I was able to keep water and some dry ginger down, and chewed on small blocks of ice. I didn’t feel dehydrated; I wasn’t going high. I didn’t have ketones. Things were looking good!

By 1pm, I was feeling comfortable enough to call into the meeting I should have been at in Adelaide. My nausea was less pronounced. I felt washed out, achy and tired, but I hoped I was out of woods, and needing to go to A&E was becoming less and less likely. Thankfully.

I have generally been pretty lousy at managing gastro and diabetes. I usually do end up in A&E, needing to be rehydrated and given some anti-nausea meds though an IV as I’m unable to keep them down after taking them orally.

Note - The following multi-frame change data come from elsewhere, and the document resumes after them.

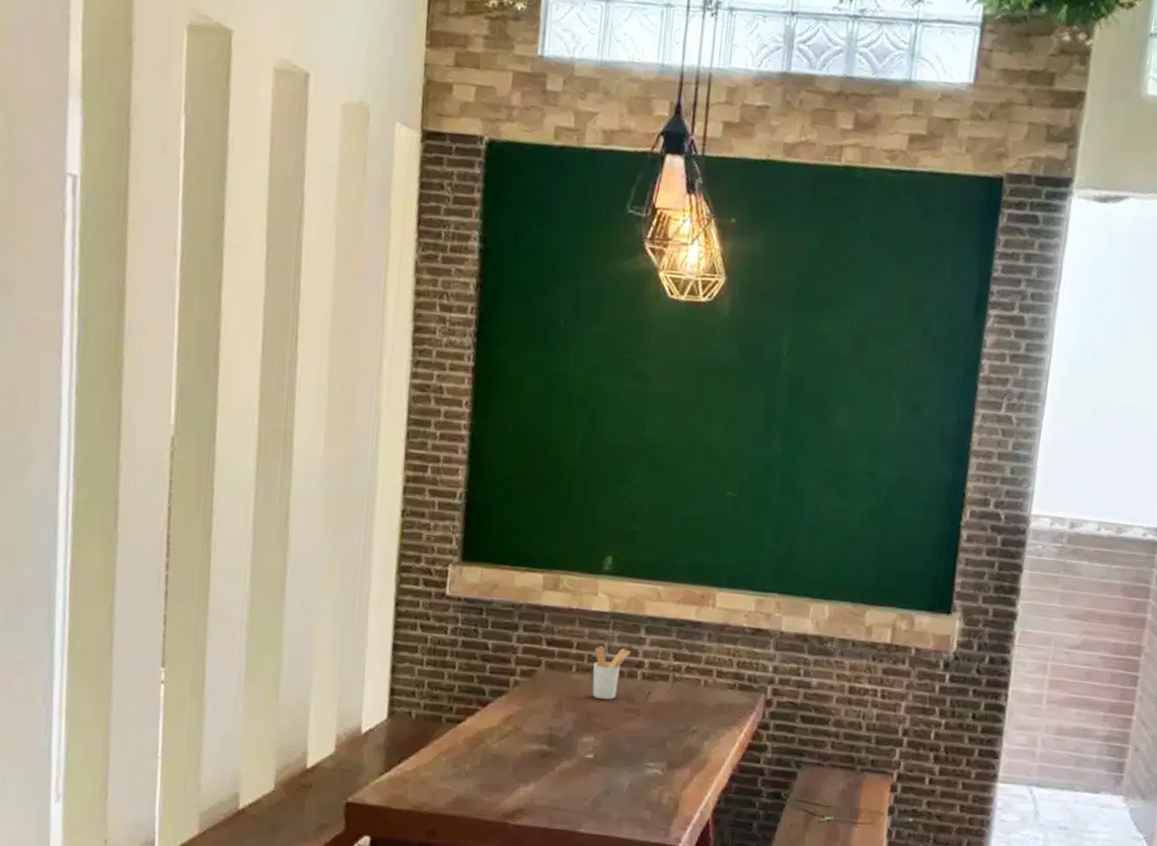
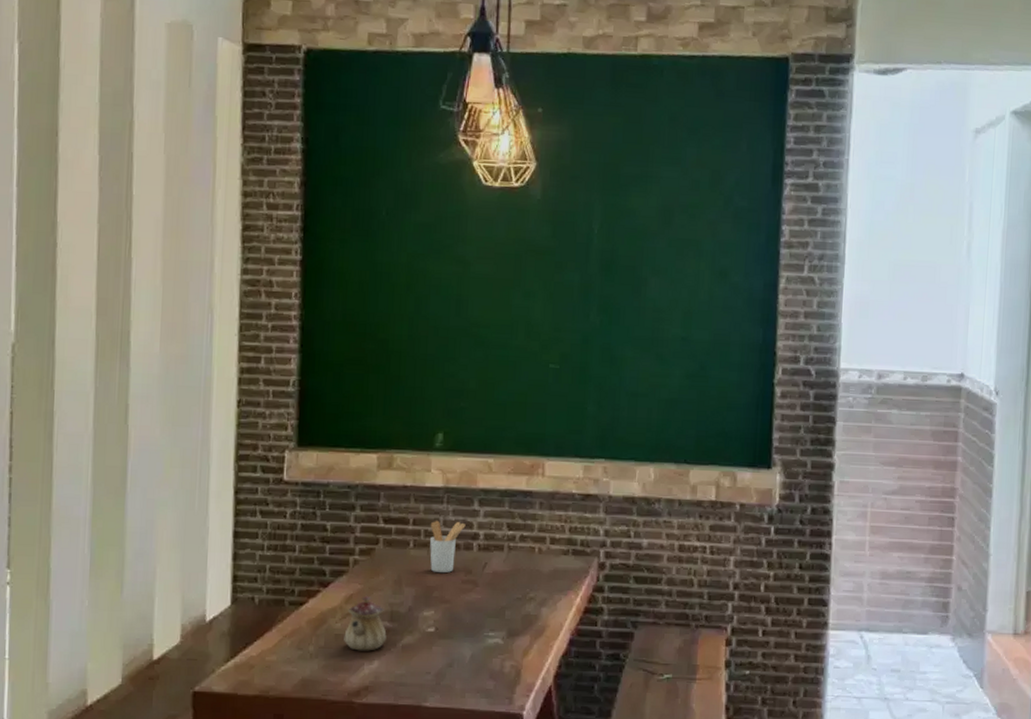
teapot: none [500,717,545,774] -> present [344,595,387,651]

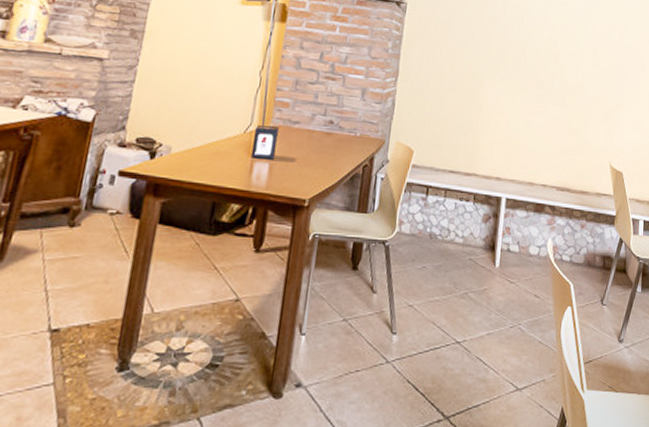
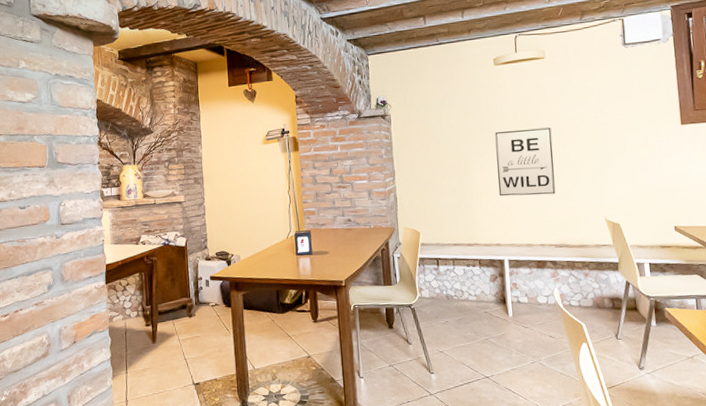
wall art: none [509,48,573,129] -> present [495,127,556,197]

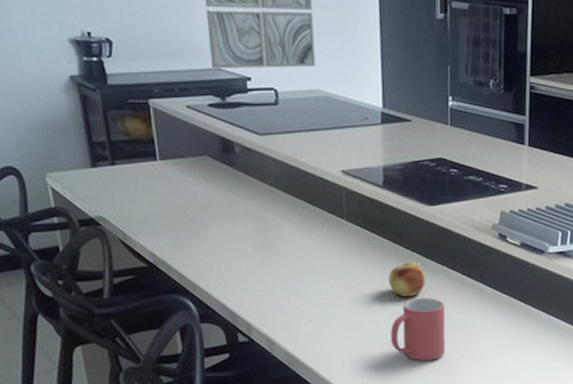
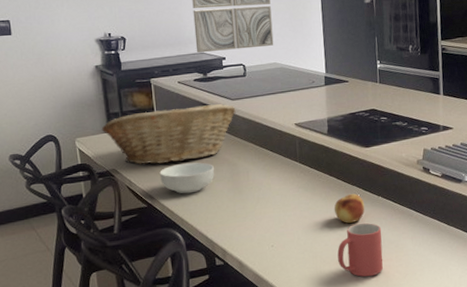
fruit basket: none [81,138,265,213] -> present [101,103,236,165]
cereal bowl: none [163,212,236,253] -> present [160,162,214,194]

But of course, it ends up being far more of an ordeal than simply lying on a bed with fluids being pumped into me. There is the inevitable request for my insulin pump to be removed so that insulin can be administered via IV – even if it’s clear my pump is working just fine.

Nurses insist on checking my glucose levels, refusing to pay any attention to the CGM spitting out readings every five minutes. My requests (demands?) to self-manage my own glucose levels – and diabetes generally – are ignored. I’ve no idea what would happen if I tried to explain the DIY APS thing I have going on these days, but suspect that wouldn’t go too well.

Usually, it takes me making an emergency call to my endo for things to go the way I really want them to – fluids, dark room, anti-nausea meds and home in about 4 hours (at the most).

By the time I leave I often feel worse for wear – and certainly more battle scarred – than I did when I first walked in there, doubled over and trying to not throw up on anyone.

But I avoided all that the other week. I managed to spend the day in the comfort of my own home, breathing in fresh air from the open windows and generally feeling comfortable and content. The only gastro hangover I had was a little exhaustion and abdomen discomfort. All in all, it was a good outcome. (But I’m still terrified of the word ‘gastro’…)

A much preferred view to a cubicle in A&E!